It feels like identity — which was unloved for so very long — is now being embraced.
Evidence for this can be found right in ConductorOne’s own market traction and success in reaching the enterprise. If you read our most recent press release, you know we’ve had an incredible year:
- 4x revenue growth over the past 12 months
- Massive enterprise adoption including customers such as Zscaler, Klaviyo, Brex, Instacart, and THG
- A strategic partnership with Guidepoint Security
And we’ve added… well, I can’t remember how many employees, but I know it’s hard to get conference rooms in the office these days. The perils of a fast-growth company.
We see others doing well too. CyberArk just announced plans to acquire Zilla, another company in the IGA space, and today SailPoint is going IPO for the second time.
It seems like identity has arrived. But why was it ignored for so long?
In times past, identity was considered a footnote in a larger security story that included highly visible tools such as endpoint protection, firewalls, even application scanners. Security leaders focused on those technologies and not so much on the people factor.
Gradually, as enterprise IT teams struggled to manage access for large workforces and to comply with increasingly strict data-protection regulations, the landscape gave rise to Identity Governance & Administration vendors. These early tools were incredibly expensive and hard to deploy and maintain, but considered a necessary evil. And very quickly they became legacy tech — architected for an earlier age, when identity was a headache for IT teams but not a foundational security concern.
As companies moved to the cloud and employees shifted to remote work, these solutions couldn’t keep up with the massive application sprawl that sprouted inside every organization. They weren’t built for cloud environments, and they simply weren’t flexible enough to adapt unless you had a dedicated team and a nearly unlimited budget.

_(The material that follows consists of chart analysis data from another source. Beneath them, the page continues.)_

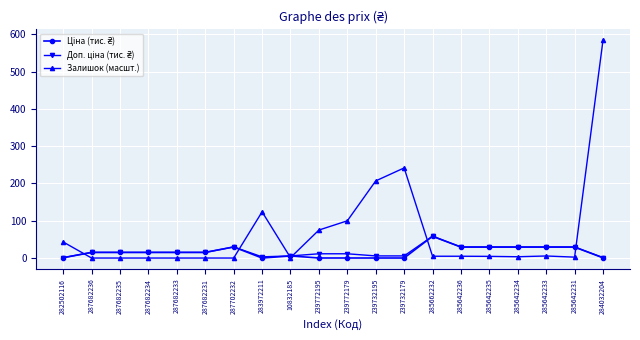

What is the difference between the Залишок (масшт.) values at 284032204 and 239732179?

342.6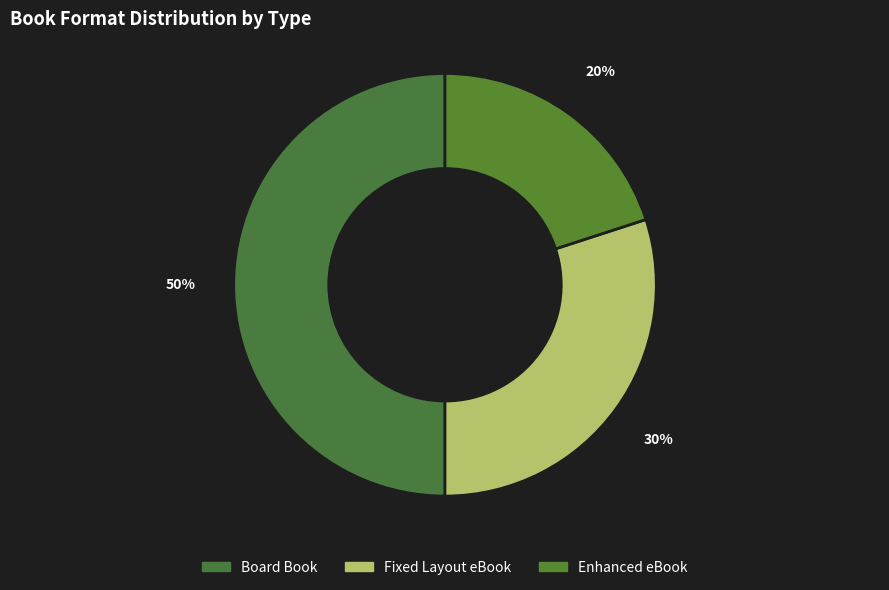

What is the ratio of the value at Fixed Layout eBook to the value at Enhanced eBook?

1.5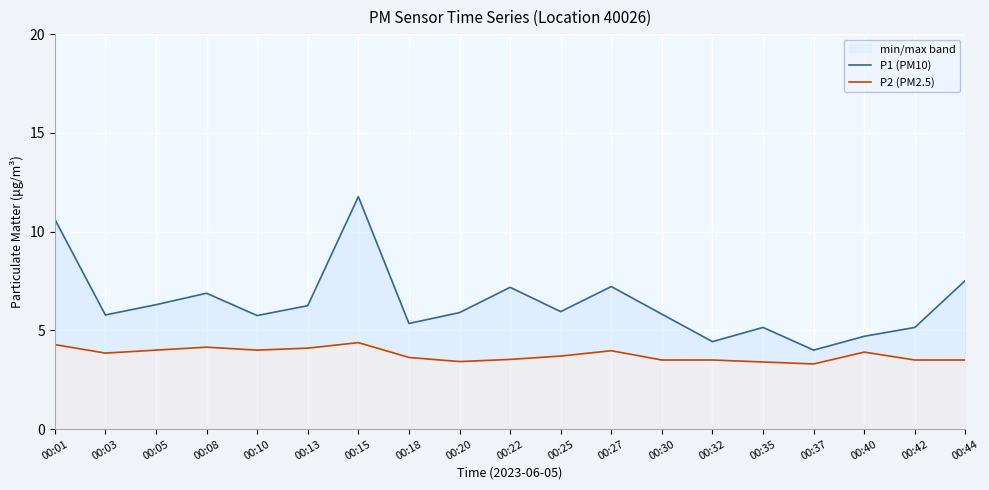

At which label does P1 (PM10) reach its minimum?

00:37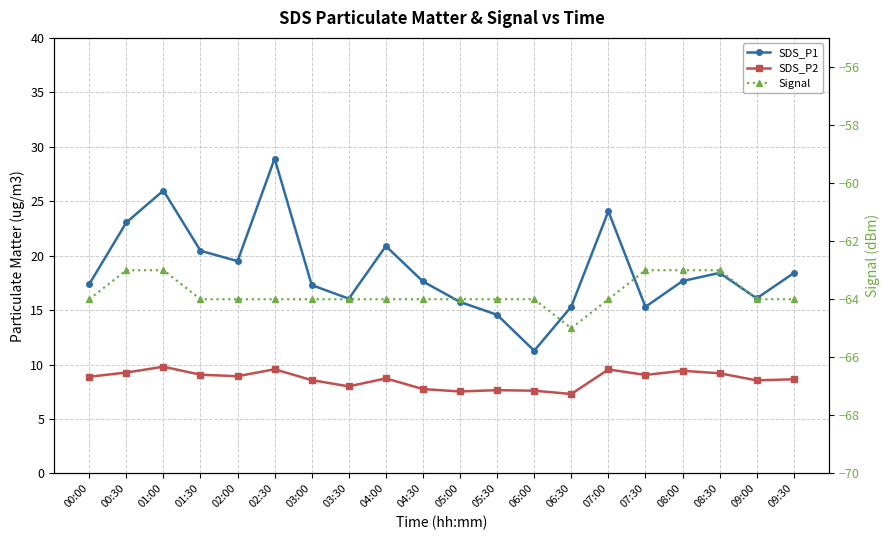

What are all the series names shown in the legend?

SDS_P1, SDS_P2, Signal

Meanwhile, identity was quickly becoming a security problem. The identity attack surface became an irresistible target for bad actors, as organizations drowned in overpermissioned users, high-risk standing access, orphaned accounts, and stolen credentials. And that’s just in regard to human beings. Increasing numbers of non-human identities – service accounts, secrets, certificates, tokens, just to name a few – were stacked on top, exponentially expanding the potential for identity-related attacks.

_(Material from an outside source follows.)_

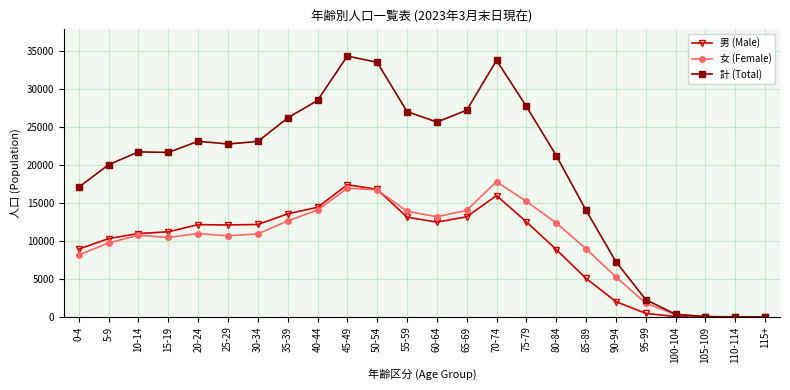

The value of 女 (Female) at 115+ is 0. True or false?

True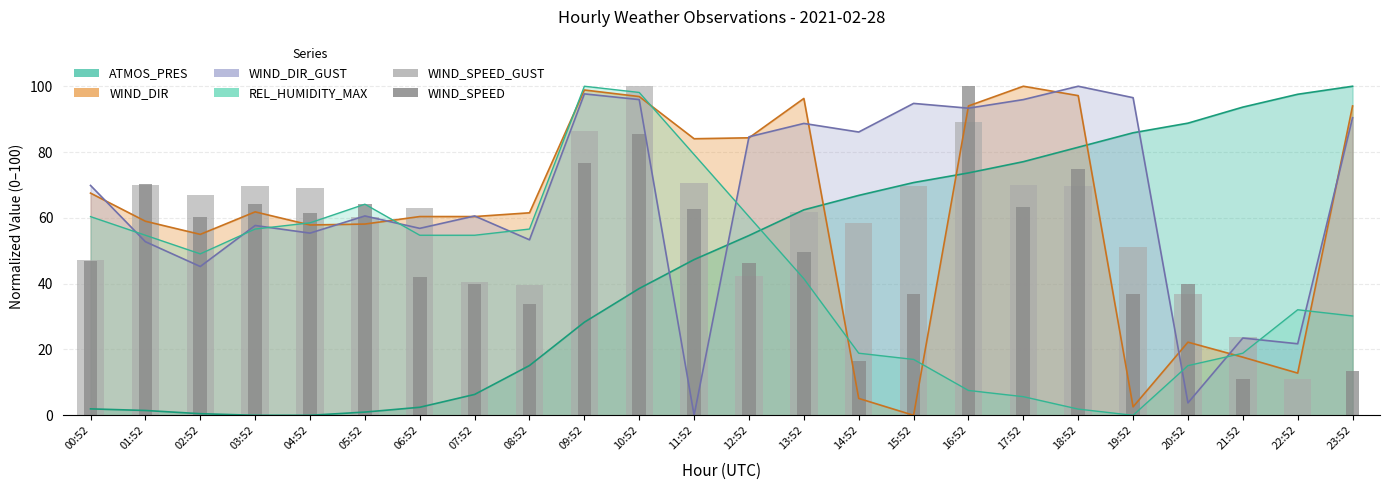

What is the label of the 4th bar from the left?

03:52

But then bright points of light began appearing on the security landscape: small, forward-thinking vendors tackling identity from a modern perspective. Each had its own approach and unique strengths and weaknesses — some focused more on the developer experience, some focused on IT. (ConductorOne, for our part, takes a cross-team approach, building a platform to serve security, IT, and GRC as their responsibilities continue to evolve and overlap.) All of these companies found traction because the market was hungry for new approaches to identity.

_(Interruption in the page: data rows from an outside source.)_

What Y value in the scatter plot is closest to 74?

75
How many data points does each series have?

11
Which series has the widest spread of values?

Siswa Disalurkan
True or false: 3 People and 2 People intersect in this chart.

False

We’re excited that identity seems to be having its day, and we’re excited about continuing our own incredible journey bringing our unique value to every enterprise we can. We don’t simply want to give security leaders a way to manage the identity lifecycle – we want to give them:
- Lightweight connectors that integrate with every possible cloud and on-prem application to pull in fine-grained data that ensures no identity is left behind
- The most flexible and customizable policies, satisfying even the most demanding security teams overseeing complex environments
- A solution that’s AI-powered at key points in the journey, giving users full context for making critical identity decisions
- A platform that’s easy to set up and deploy, and a pleasure for individual employees to use
This is an amazing time to be part of the identity landscape, and particularly to be part of the ConductorOne crew. Full speed ahead!